I actually feel very lucky to have such large amounts of resources available for me to consume in digital form—it has allowed me to attend the conference at a much more leisurly pace than I would have taken in person. At the same time, it definitely lacked the academic excitement that an in-person conference would have inspired. I managed to speak to one poster presenter whose research was very closely aligned with my junior paper topic, and the interruptions of Zoom coupled with the lack of readily available physical materials made communication much more difficult. The paper, titled Learning Weighted Submanifolds with Variational Autoencoders and Riemannian Variational Autoencoders by Nina Miolane and Susan Holmes, actually seemed really interesting and has given me more reason to finally take a class on manifolds in the spring (my last semester!).

In terms of conference programming, I’ve noticed that keynotes tend to cater to a wider, more general audience; whereas presentations and poster sessions seem to be more geared towards a more knowledgeable, niche set of listeners. This makes sense, since keynote speakers usually address all conference attendees, while engaging with a particular poster is a self-selecting process. I unfortunately did not get to attend any of the live keynotes, like the fireside chat with Microsoft CEO Satya Nadella, due to schedule conflicts. In the end though, I think I probably got the most out of the conference that I possibly could, since I was working on my internship for much of the same time. I definitely want to go to another CVPR in the future (hopefully with an accepted paper!).
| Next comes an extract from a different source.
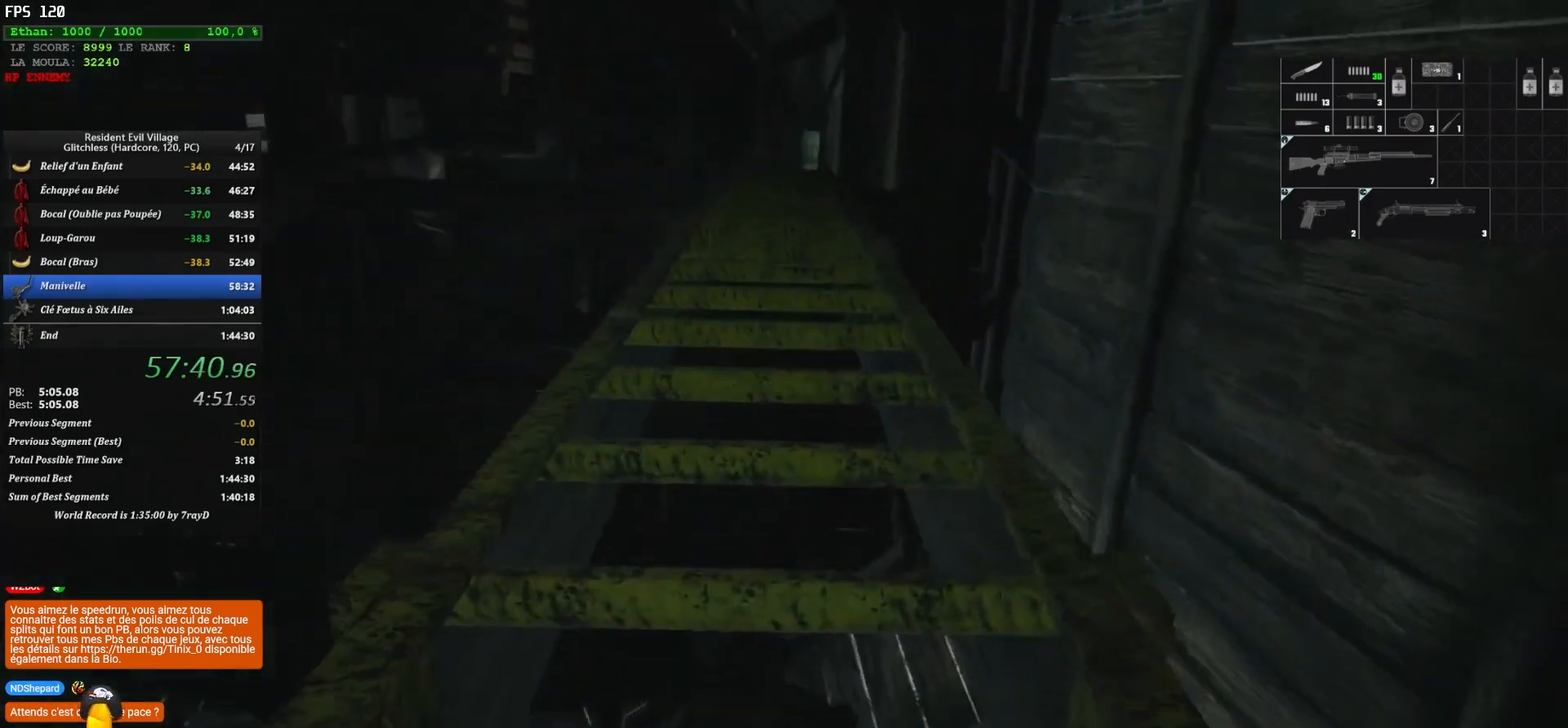
{"keys": ["z"], "mouse": [], "mouse_move": "still", "events": []}
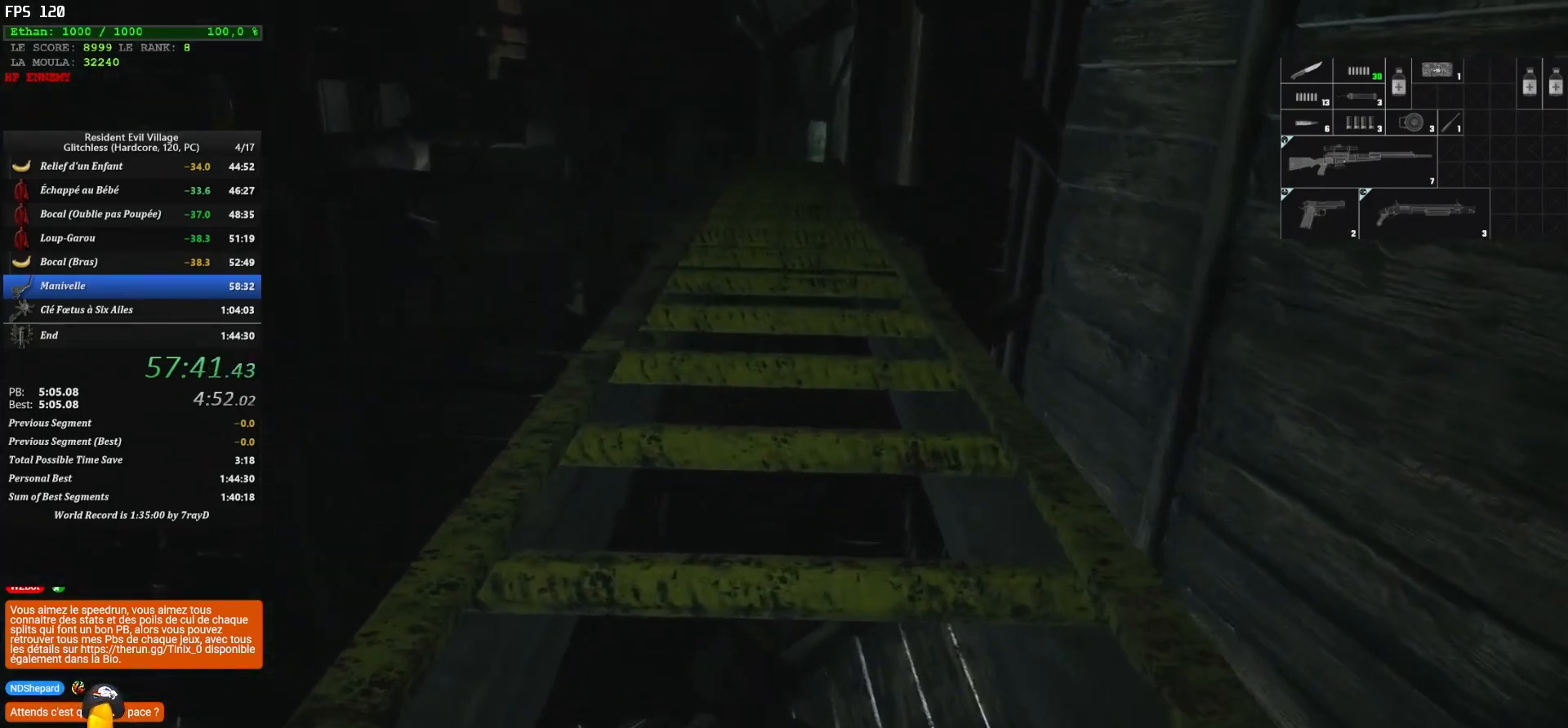
{"keys": ["z"], "mouse": [], "mouse_move": "still", "events": []}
1I just looked this up and found out that it was cancelled this summer (understandably). I feel really bad for student researchers at REUs, so many conferences and chances to practice presenting math are getting cancelled. I really hope they can hold it successfully next summer.
2According to the CVPR site, there were "7600 attendees, 25 sponsors, 5025 'event items' (papers/talks etc), and 1,497,800 minutes of zoom discussions"---pretty impressive!
3I haven't gotten a chance to read this yet, and I'm not super familiar with transcoders. I'll have to come back to this some other time.

main references

  1. Carion, Nicolas, et al. "End-to-End Object Detection with Transformers." arXiv preprint arXiv:2005.12872 (2020).
  2. Menon, Sachit, et al. "PULSE: Self-Supervised Photo Upsampling via Latent Space Exploration of Generative Models." Proceedings of the IEEE/CVF Conference on Computer Vision and Pattern Recognition. 2020.
  3. Miolane, Nina, and Susan Holmes. "Learning Weighted Submanifolds with Variational Autoencoders and Riemannian Variational Autoencoders." Proceedings of the IEEE/CVF Conference on Computer Vision and Pattern Recognition. 2020.